Despite being over its second wave, the South African economy continues to struggle, brand-new data by Statistics South Africa indicates. Released on 26 April 2021, the report shows that 216 companies liquidated in March this year, compared to 178 the month before – a 21% jump.
This is almost 50% higher than March last year. Business consultants are concerned about smaller businesses, which bear the brunt of the hardship, and have developed some lifelines to help them through
Despite economic improvements, the situation in South Africa remains precarious, StatsSA’s latest Statistics of Liquidations and insolvencies report confirms. The figures have revealed the number of liquidations between March last year and the same month this year jumped by 49%. Compared to the second month of this year, this figure is 21% higher.
All in all, the total number of liquidations increased by 18.9% in the first quarter of 2021 compared with the first quarter of 2020, StatsSA says. Of all sectors, financing, insurance, real estate, business services (77 liquidations), trade, catering, and accommodation (47), and manufacturing (10) are the hardest hit.
Business consultants say the hardship is a direct result of the past year and affects smaller companies the most. “It is not that more companies suddenly found themselves in trouble. Many of the businesses that have folded in March this year, in all likelihood mostly smaller and medium-sized businesses, have struggled for many months before having to close, if not longer,” says Lings Naidoo, co-founder of BeyondCOVID.
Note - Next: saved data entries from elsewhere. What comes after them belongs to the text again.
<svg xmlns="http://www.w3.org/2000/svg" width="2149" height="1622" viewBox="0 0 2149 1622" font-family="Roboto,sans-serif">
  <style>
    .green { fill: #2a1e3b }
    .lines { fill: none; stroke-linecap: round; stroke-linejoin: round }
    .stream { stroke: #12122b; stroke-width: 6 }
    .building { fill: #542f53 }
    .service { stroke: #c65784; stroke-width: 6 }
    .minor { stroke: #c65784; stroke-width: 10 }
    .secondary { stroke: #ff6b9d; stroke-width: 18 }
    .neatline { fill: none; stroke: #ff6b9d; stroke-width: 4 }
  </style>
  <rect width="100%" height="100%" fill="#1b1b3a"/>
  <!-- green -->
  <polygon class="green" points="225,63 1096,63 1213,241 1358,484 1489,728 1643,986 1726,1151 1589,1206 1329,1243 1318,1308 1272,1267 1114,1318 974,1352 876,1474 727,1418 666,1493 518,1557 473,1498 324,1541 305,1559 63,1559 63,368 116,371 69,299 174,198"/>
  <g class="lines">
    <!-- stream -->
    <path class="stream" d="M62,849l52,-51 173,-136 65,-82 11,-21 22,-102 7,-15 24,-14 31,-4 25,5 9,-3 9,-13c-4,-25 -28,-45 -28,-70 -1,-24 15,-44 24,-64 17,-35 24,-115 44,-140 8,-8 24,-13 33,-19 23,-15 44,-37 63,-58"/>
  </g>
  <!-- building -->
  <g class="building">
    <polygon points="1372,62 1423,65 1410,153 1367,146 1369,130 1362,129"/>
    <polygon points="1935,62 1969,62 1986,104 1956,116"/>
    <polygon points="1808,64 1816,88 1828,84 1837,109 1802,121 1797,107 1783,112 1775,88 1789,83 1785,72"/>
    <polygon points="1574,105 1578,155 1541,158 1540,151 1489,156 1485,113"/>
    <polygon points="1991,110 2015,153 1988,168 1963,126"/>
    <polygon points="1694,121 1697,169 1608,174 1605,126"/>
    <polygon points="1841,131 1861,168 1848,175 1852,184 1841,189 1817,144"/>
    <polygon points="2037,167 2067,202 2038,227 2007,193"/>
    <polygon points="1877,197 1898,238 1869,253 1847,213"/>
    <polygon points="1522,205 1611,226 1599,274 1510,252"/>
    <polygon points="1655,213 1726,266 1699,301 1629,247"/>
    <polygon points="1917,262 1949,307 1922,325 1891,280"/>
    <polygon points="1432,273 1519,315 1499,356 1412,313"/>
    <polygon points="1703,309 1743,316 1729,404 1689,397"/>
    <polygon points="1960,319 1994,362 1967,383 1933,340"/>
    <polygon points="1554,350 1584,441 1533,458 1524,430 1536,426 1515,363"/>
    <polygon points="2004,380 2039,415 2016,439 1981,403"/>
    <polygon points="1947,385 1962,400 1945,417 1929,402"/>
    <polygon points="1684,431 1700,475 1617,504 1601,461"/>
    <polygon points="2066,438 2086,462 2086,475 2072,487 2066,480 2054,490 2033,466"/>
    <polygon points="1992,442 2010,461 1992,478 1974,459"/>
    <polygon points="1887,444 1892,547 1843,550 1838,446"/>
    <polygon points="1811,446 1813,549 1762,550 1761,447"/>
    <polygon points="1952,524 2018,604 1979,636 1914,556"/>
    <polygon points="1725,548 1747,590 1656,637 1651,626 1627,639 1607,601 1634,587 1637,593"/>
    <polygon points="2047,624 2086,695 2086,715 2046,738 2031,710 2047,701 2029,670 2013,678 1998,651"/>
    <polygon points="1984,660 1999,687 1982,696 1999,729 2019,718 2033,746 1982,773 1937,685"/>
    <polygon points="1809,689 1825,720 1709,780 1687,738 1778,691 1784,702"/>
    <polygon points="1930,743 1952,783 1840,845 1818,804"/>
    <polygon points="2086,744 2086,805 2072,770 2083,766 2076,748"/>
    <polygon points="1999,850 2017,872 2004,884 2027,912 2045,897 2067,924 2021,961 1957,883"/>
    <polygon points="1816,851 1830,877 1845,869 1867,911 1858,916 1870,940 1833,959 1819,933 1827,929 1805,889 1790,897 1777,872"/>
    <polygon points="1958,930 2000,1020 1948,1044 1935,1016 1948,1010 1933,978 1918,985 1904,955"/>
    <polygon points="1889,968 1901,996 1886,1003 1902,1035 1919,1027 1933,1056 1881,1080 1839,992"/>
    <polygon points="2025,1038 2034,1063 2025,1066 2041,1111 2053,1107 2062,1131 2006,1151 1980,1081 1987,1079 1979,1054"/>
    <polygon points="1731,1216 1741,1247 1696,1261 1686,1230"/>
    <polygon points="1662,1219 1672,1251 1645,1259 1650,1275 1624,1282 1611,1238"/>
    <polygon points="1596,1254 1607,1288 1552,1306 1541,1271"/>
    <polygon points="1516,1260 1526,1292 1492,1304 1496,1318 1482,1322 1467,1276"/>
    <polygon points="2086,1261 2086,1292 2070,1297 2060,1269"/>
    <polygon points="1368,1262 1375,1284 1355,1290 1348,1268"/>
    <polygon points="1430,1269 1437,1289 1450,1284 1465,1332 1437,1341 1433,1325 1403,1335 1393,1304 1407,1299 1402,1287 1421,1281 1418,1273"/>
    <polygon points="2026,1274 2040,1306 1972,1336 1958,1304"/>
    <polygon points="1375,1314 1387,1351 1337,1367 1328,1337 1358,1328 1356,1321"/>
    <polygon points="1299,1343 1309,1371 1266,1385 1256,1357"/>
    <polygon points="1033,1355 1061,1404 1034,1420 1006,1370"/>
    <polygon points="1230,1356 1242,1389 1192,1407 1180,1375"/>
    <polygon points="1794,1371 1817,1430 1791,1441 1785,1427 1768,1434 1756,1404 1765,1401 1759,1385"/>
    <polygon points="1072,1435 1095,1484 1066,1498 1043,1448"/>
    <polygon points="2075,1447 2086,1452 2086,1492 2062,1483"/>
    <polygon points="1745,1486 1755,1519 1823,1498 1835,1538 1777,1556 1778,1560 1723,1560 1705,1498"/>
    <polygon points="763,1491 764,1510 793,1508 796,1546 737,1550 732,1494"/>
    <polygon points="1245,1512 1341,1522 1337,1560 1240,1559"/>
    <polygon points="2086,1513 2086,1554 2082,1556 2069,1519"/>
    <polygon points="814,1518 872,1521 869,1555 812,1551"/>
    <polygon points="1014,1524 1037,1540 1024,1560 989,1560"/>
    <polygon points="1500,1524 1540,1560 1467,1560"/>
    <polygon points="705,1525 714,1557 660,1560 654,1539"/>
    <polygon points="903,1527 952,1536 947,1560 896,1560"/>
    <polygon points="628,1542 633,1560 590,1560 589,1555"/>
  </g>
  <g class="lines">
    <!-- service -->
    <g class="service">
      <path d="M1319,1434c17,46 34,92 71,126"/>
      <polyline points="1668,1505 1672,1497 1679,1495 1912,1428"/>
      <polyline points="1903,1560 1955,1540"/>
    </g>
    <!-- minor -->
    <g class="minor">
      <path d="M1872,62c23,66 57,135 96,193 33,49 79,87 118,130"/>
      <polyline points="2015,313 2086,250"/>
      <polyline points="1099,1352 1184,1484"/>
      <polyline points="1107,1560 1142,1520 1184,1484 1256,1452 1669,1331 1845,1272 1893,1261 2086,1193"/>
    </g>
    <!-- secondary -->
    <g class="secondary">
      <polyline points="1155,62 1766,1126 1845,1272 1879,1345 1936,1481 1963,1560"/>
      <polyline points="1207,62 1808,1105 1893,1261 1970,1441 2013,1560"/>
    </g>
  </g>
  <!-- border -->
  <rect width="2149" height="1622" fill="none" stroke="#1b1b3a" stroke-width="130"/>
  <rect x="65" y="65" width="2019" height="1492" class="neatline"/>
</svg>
Launched last year during the hard lockdown, the BeyondCOVID Business Survey, conducted by specialist management consultancy Redflank, aims to evaluate the impact of the pandemic on SMMEs in particular. “Our research has shown that smaller, micro, and medium-sized businesses, in general, are 26 times more likely to close their doors in times of economic upheaval than their corporate counterparts.”
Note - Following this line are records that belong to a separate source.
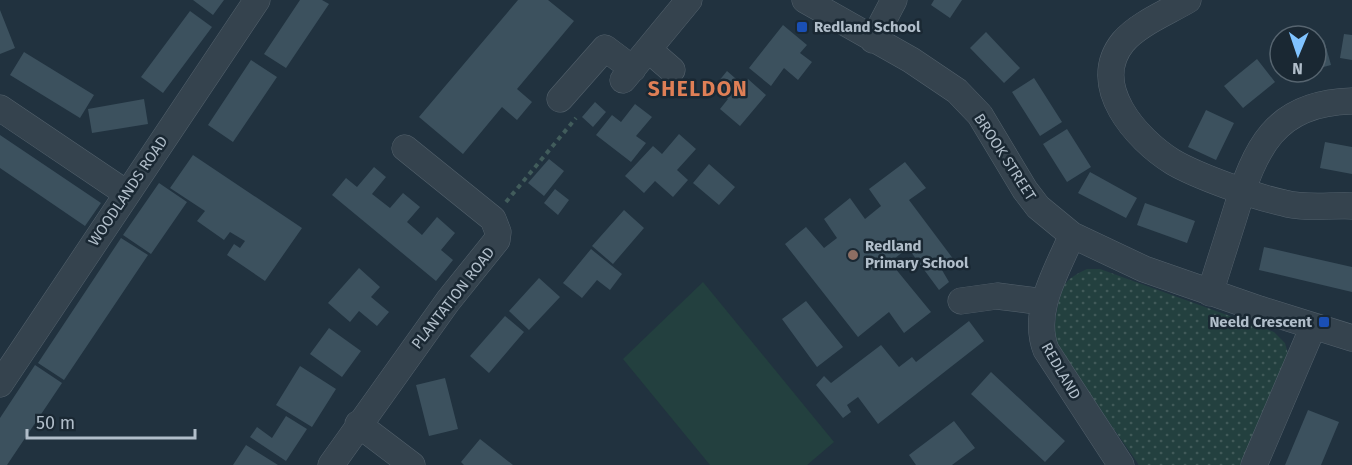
<svg xmlns="http://www.w3.org/2000/svg" width="1352" height="465" font-family="'Fira Sans',sans-serif">
<style>
.grass{fill:url(#grass-dots)}
.park{fill:#23403f}
.building{fill:#3c515e}
.lines{fill:none;stroke-linecap:round;stroke-linejoin:round}
.minor-casing{stroke:#53616c;stroke-width:27}
.path{stroke:#415c5b;stroke-width:4;stroke-dasharray:4.5 4.5;stroke-linecap:butt}
.minor{stroke:#35434e;stroke-width:26}
.transit-dot{fill:#1a4fb4;stroke:#1a2833;stroke-width:2}
.education-dot{fill:#8d6e63;stroke:#1a2833;stroke-width:2}
.labels{text-anchor:middle;stroke-width:5;stroke-linejoin:round;paint-order:stroke}
.poi-label{font-size:15px;font-weight:bold;fill:#b1beca;stroke:#1a2833;text-anchor:start}
.street-label{font-size:15px;fill:#b1beca;stroke:#1a2833}
.district-label{font-size:21px;font-weight:bold;letter-spacing:1.5px;fill:#df7f56;stroke:#1a2833}
</style>
<defs>
<pattern id="grass-dots" width="8" height="8" patternUnits="userSpaceOnUse" patternTransform="scale(1.5)"><rect width="8" height="8" fill="#23403f"/><path d="M2 2h.1M6 6h.1" fill="none" stroke="#415a59" stroke-width="1.8" stroke-linecap="round"/></pattern>
</defs>
<rect width="100%" height="100%" fill="#21323f"/>
<path class="grass" d="M1087,269H1100L1274,332L1285,343L1289,358L1245,465H1139L1056,346C1052,334 1058,298 1064,286C1069,277 1079,273 1087,269Z"/>
<path class="park" d="M703,282L834,442L807,465H710L623,359Z"/>
<path class="building" d="M193,0H224L213,15Z
M300,0H322L329,4L286,68L264,54Z
M518,0H548L574,21L517,89L532,102L517,120L502,107L463,154L419,117Z
M934,0H962L950,18L931,5Z
M0,10L15,48L0,54Z
M190,11L212,27L163,93L141,77Z
M783,25L807,45L800,53L812,62L798,80L784,68L771,86L749,68Z
M986,32L1020,68L1004,83L970,48Z
M1344,34L1352,35V60L1340,58Z
M1324,40L1331,65L1316,69V42Z
M24,52L94,95L80,118L10,75Z
M1257,59L1275,82L1243,108L1224,86Z
M251,60L277,77L233,142L208,125Z
M727,71L743,85L748,79L766,95L740,126L720,109L728,99L714,87Z
M1034,78L1062,122L1040,136L1012,92Z
M144,99L148,124L92,133L88,109Z
M595,102L606,112L593,127L582,117Z
M635,104L652,117L636,136L646,143L631,162L596,135L612,115L621,122Z
M1206,110L1234,123L1216,160L1188,147Z
M1067,129L1091,167L1067,182L1043,144Z
M679,134L696,149L677,170L688,180L673,197L655,181L644,193L625,176L653,146L662,154Z
M0,135L101,203L85,226L0,168Z
M1325,142L1352,147V174L1320,168Z
M193,155L302,228L265,281L227,255L234,244L240,248L245,241L230,232L224,240L197,221L205,211L170,188Z
M549,159L564,171L544,196L528,183Z
M905,162L926,188L909,200L954,260L942,270L949,282L939,290L908,248L890,262L931,312L904,333L889,312L858,337L785,244L806,227L824,248L837,238L824,219L850,198L865,219L881,206L869,189Z
M709,164L735,187L719,205L693,183Z
M374,167L386,177L372,194L390,208L403,193L420,207L407,222L422,235L437,217L455,233L441,250L453,260L436,281L332,195L346,178L357,187Z
M1090,172L1137,198L1126,218L1078,193Z
M159,183L187,202L151,254L123,235Z
M555,189L569,200L558,215L544,203Z
M1145,203L1195,221L1187,243L1137,225Z
M624,210L644,228L613,264L592,246Z
M121,238L148,255L64,380L38,363Z
M1264,247L1352,267V292L1259,270Z
M591,249L622,274L610,290L597,280L582,298L563,283Z
M359,268L380,287L371,297L389,312L377,326L359,311L350,322L328,303Z
M539,278L560,297L529,330L509,311Z
M806,301L843,347L817,367L782,319Z
M505,316L524,332L489,373L470,356Z
M969,321L984,341L878,424L858,397L847,405L851,412L843,418L816,385L824,376L831,383L881,345L899,367L912,357L916,362Z
M329,328L361,351L342,377L310,354Z
M35,365L62,383L7,465H0V418Z
M300,366L336,389L312,427L276,405Z
M991,372L1065,441L1045,462L971,394Z
M445,378L458,429L429,436L416,385Z
M1308,410L1339,422L1321,465H1285Z
M286,416L307,429L286,461L250,437L257,427L272,438Z
M954,421L975,448L952,465H916L909,455Z
M480,439L513,465H464L461,462Z
M246,445L278,465H233Z"/>
<g class="lines">
<defs>
<path id="minor" d="M805,0L911,60L957,91L980,115L1025,190L1038,207L1072,235L1144,269L1259,309L1352,338
M1188,0C1168,12 1138,24 1123,42C1088,85 1136,139 1173,162C1197,176 1255,197 1284,203C1304,209 1331,205 1352,206
M873,40L894,0
M649,50L672,70
M623,80L689,0
M560,99L605,48L633,69
M0,108L126,193
M1072,235C1057,271 1031,311 1046,350L1121,465
M1210,293C1218,267 1227,240 1235,214C1255,148 1274,103 1352,101
M961,301L997,296L1044,302
M0,384L257,0
M358,424L412,465
M331,465L448,301L497,240L498,232L493,219L405,148
M1254,465L1313,327"/>
</defs>
<use href="#minor" class="minor-casing"/>
<path class="path" d="M506,202L576,118"/>
<use href="#minor" class="minor"/>
</g>
<g class="transit-dot">
<rect x="796" y="21" width="12" height="12" rx="3"/>
<rect x="1318" y="316" width="12" height="12" rx="3"/>
</g>
<circle class="education-dot" cx="853" cy="255" r="6"/>
<g class="labels">
<g class="poi-label">
<text x="814" y="32">Redland School</text>
<text x="865" y="251">Redland<tspan x="865" dy="17">Primary School</tspan></text>
<text x="1312" y="327" text-anchor="end">Neeld Crescent</text>
</g>
<g class="street-label">
<text transform="translate(1005 157) rotate(57)" y="5">BROOK STREET</text>
<text transform="translate(128 191) rotate(-56)" y="5">WOODLANDS ROAD</text>
<text transform="translate(453 298) rotate(-52)" y="5">PLANTATION ROAD</text>
<text transform="translate(1061 371) rotate(60)" y="5">REDLAND</text>
</g>
<g class="district-label">
<text x="698" y="96">SHELDON</text>
</g>
</g>
<g transform="translate(1298 54) rotate(182)"><circle r="28" fill="#1a2833" stroke="#56646f" stroke-width="1.5"/>
<path d="M0-4.5L10 22L0 15L-10 22Z" fill="#80c3ff"/>
<text y="-9" font-size="16" font-weight="bold" text-anchor="middle" fill="#b1beca">N</text>
</g>
<path d="M27 429v9h168v-9" fill="none" stroke="#b1beca" stroke-width="3"/>
<text x="36" y="429" font-size="18" fill="#b1beca" stroke="#1a2833" stroke-width="4.5" paint-order="stroke">50 m</text>
</svg>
As such, 26% of SMMEs that participated in the survey had to close during the lockdown, temporarily or permanently, the BeyondCOVID Business Survey shows. In addition, 54% of respondents said they were working below their usual capacity, and a third expressed they needed funding to continue to trade.
BeyondCOVID, as a registered non-profit company, is determined to help businesses cope with whatever is coming their way this year and beyond, over and above, providing them with trends, forecasts, and information they can use to develop survival strategies. The initiative is, for instance, creating an enabling and supportive framework to help SMMEs scale, grow and mitigate obstacles. “We want to be part of the solution by making SMMEs more resilient and less vulnerable to economic shocks, whether it is a pandemic or a global financial crisis,” says Naidoo.
“We plan to do this by using our networks within the private and public sector to leverage funding and investments whilst providing access to resources, services, and technology to make them more robust, sustainable, and bankable.”
Naidoo explains that, so far, BeyondCOVID has engaged with Chambers of Commerce and various other players whilst organising smaller ventures into risk-sharing structures. “These are known as SMME Collectives and are supported by BeyondCOVID’s networks, services, and technological innovations.”
“It is true what they say: safety in numbers, also for businesses,” he adds. “Being part of a bigger organisation that has the means individual smaller companies lack, creates more stability. This is exactly what businesses and South Africa need in uncertain times. Covid-19 will be here to stay for a while. We need to work with, not fight, this reality.”